◆ **本文**
>>>

ビブリア古書堂の事件手帖 〜栞子さんと奇妙な客人たち〜

 同じ本好きで、巨大な胸元の持ち主で、眼鏡をかけた美少女(読子を少女というのはやや木がひけるが)が主人公になっていても、倉田英之の「R.O.D」シリーズとは大違い。読子・リードマンは紙を自在に組み合わせて戦うけれど、篠川栞子は本に関する知識で戦う。

 三上延の「ビブリア古書堂の事件手帖〜栞子さんと奇妙な客人たち〜」(メディアワークス文庫、590円)に登場する篠川栞子は、得意な能力など持たない、いたって普通の人間で、鎌倉の片隅にある古書店を父親から引き継ぎ、持っている本の知識をいかして、どうにか店をやりくりしていたが、とある事故で怪我をして、病院に入院をしてしまった。

 そんな栞子をたずねてきたのが、6年ほど前にも1度、その古書店で働いている栞子をみかけたことがあったという青年。祖母が死んで、家に残された夏目漱石の全集に1冊だけ混じっていた、夏目漱石というサインと、見知らぬ男性の溜め書きが入った本がいったいどいういうものかを知りたくて、売られた古書店をたずねていった。

 そして青年は、店番をしていた妹から、店主をしている栞子の話を聞き、入院先を聞いて病院をおとずれていった先。すでに没していた以上、絶対に有り得ない漱石のサインと、そして溜め書きのサイズとの不調和から、栞子はあっさりとサインの秘密を解き明かし、祖母に秘められていた過去を探り、青年が本嫌いになった原因で、彼が幼少の頃、その本を手に取っていた時に見せた祖母の怒りの理由を解き明かす。

<<<

◆ **分析用データ**

>>>

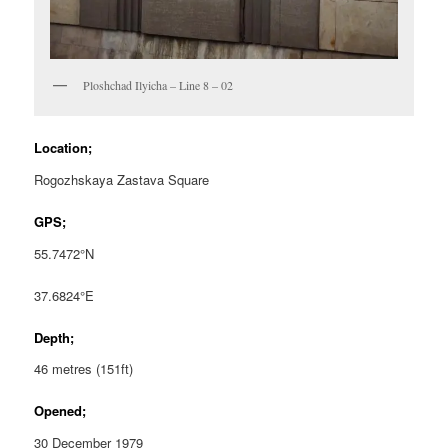
Ploshchad Ilyicha – Line 8 – 02
Location;
Rogozhskaya Zastava Square
GPS;
55.7472°N
37.6824°E
Depth;
46 metres (151ft)
Opened;
30 December 1979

<<<

◆ **取り組む問題**
a) 本文によると、篠川栞子は鎌倉の片隅にある古書店を誰から引き継ぎましたか。
b) 本文のうち、「そんな栞子をたずねてきたのが」で始まり「れた古書店をたずねていった。」で終わる部分を、一字も変えずに書き出しなさい。
c) 『ビブリア古書堂の事件手帖』を紹介する本文を、最後の文の後から書き継ぎなさい。
このデータは本課題では用いません。

◆ **順に解答**
a) 父親から引き継ぎました。

b)
そんな栞子をたずねてきたのが、6年ほど前にも1度、その古書店で働いている栞子をみかけたことがあったという青年。祖母が死んで、家に残された夏目漱石の全集に1冊だけ混じっていた、夏目漱石というサインと、見知らぬ男性の溜め書きが入った本がいったいどいういうものかを知りたくて、売られた古書店をたずねていった。

c)
 それからも、ホームレスながら該博な本の知識をいかして、安く買った古本の価値を見抜き、高く売って利ざやを稼ぐせどりをたしなんでいる男が、女子高生に小山清の文庫を奪われてしまった事件から、少女の一途さを探り出すエピソードがつづられ、クジミンの「論理学入門」を挟んだ、夫婦の情愛の再確認を描いたエピソードがつづられる。本にまつわる知識の豊富さ。人間観察の奥深さ。栞子という女性が持つ才能が披露され、本好きなら誰でもファンにさせる。

 そして、太宰治の初版本をめぐる戦いが、本編のように現れて来ては、まったくもって本好きという存在は、といった感慨を覚えさせるエピソードへと続く。そのいずれのエピソードでも、病院のベッドに横たわり、あるいは座りながら、話を聞き、状況を見てそうだと探り、謎を解き明かしてしまう栞子の、安楽椅子探偵ぶりに感嘆させられる。よほどの本好きでなければここまで、活躍はできないだろう。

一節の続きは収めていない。